On sait comment s'est opérée la Révolution française. Vente et mobilisation d'un tiers du territoire, à titre de propriété allodiale, abolition de tous les anciens droits féodaux, abolition de la primogéniture; conversion des fiefs, non vendus, en propriétés allodiales : voilà ce qui a fait de la France une démocratie.

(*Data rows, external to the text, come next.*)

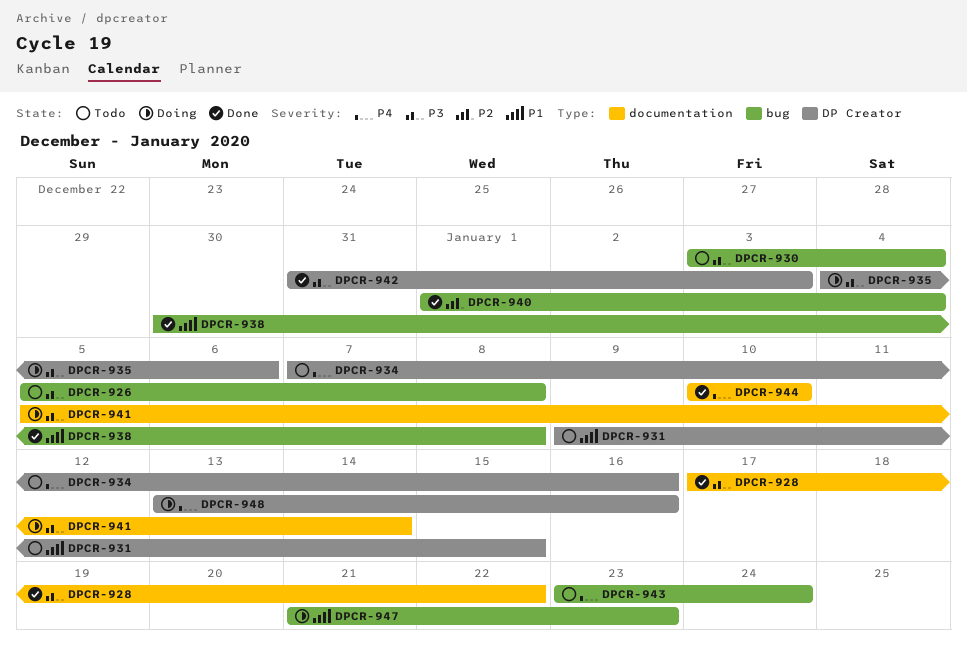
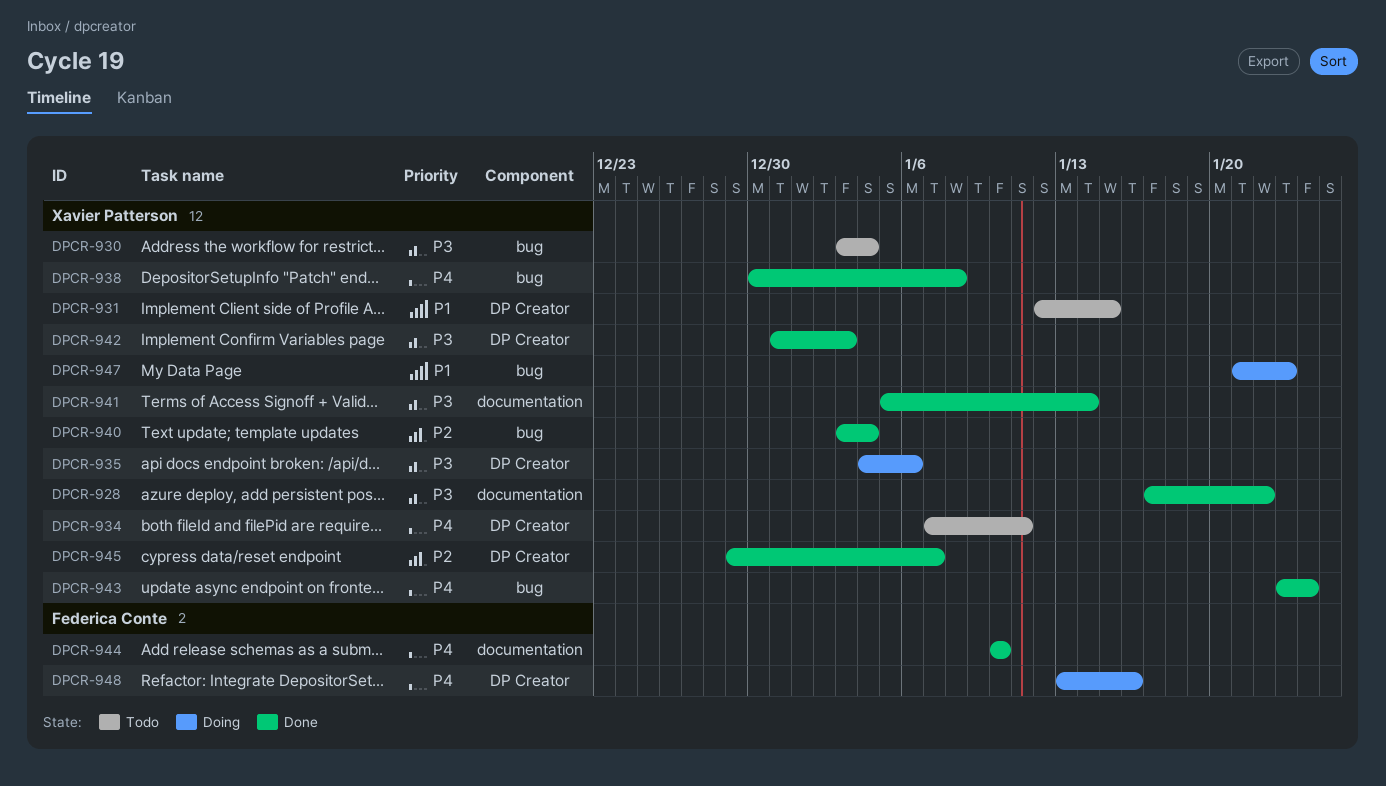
DPCR-926: present -> none
DPCR-931, start: Jan 9 -> Jan 12
DPCR-934, due: Jan 16 -> Jan 11
DPCR-938, priority: P1 -> P4
DPCR-940, start: Jan 1 -> Jan 3
DPCR-941, status: Doing -> Done
DPCR-943, status: Todo -> Done
DPCR-945: none -> present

En 1799, la nouvelle propriété se manifeste par un coup d'État et abolit la République. Quatorze ans après, mécontente de l'Empereur, qui l'avait conle- nue, elle abandonne Napoléon et décide la chute du système impérial. — C'est la propriété qui, en 1830, fait tomber Charles X; c'est elle encorn.qui, en 1848, fait tomber Louis-Philippe. La haute bourgeoisie ou grande propriété était divisée; la classe moyenne ou petite propriété était ameutée ; une poignée de républicains, suivis de quelques hommes du peuple, décida la chose. Louis-Philippe écarté, la logique voulait donc que le pouvoir passât aux républicains. Mais la logique ne fait pas la force : la propriété, un moment surprise, reparut bientôt, et pour la seconde fois se débarrassa de la république. La plèbe n'ayant rien, la démocratie reposait sur le néant. Le coup d'État du 2 décembre a réussi, comme celui du 18 brumaire, par l'appui de la propriété. Louis-Napoléon n'a fait que devancer le vœu de la bourgeoisie, d'autant plus certain du succès que la plèbe voyait en lui un protecteur contre l'exploitation bourgeoise.

[English translation]

have been made by law alienable and divisible, and primogeniture abolished, as takes place for allodial properties.

We know how the French Revolution took place. Sales and mobilization of a third of the territory, as allodial property, abolition of all the old feudal rights, the abolition of primogeniture; conversion of fiefs, not sold, into allodial properties: that is what made France a democracy.

In 1799, the new property manifested itself by a coup d'État and abolished the Republic. Fourteen years later, dissatisfied with the Emperor, who had contained it, it abandoned Napoleon and decided the fall of the imperial system. — It is property that, in 1830, made Charles X fall; it is property again which, in 1848, brought down Louis-Philippe. The high bourgeoisie or great proprietors were divided; the middle class or small proprietors were ameutée; a handful of Republicans, followed by some men of the people, decided the thing. Louis-Philippe écarté, it was logical that power would thus pass to the republicans. But logic did not make force: property, surprised for a moment, soon reparut, and for the second time rid itself of the republic. The plebs having nothing, democracy rested on nothing. The coup d'État of December 2 succeeded, like that of the 18 Brumaire, by the support of property. Louis-Napoléon had only to devancer le vœu of bourgeoisie, so much more certain of success as the plebs saw in him a protector against bourgeois exploitation.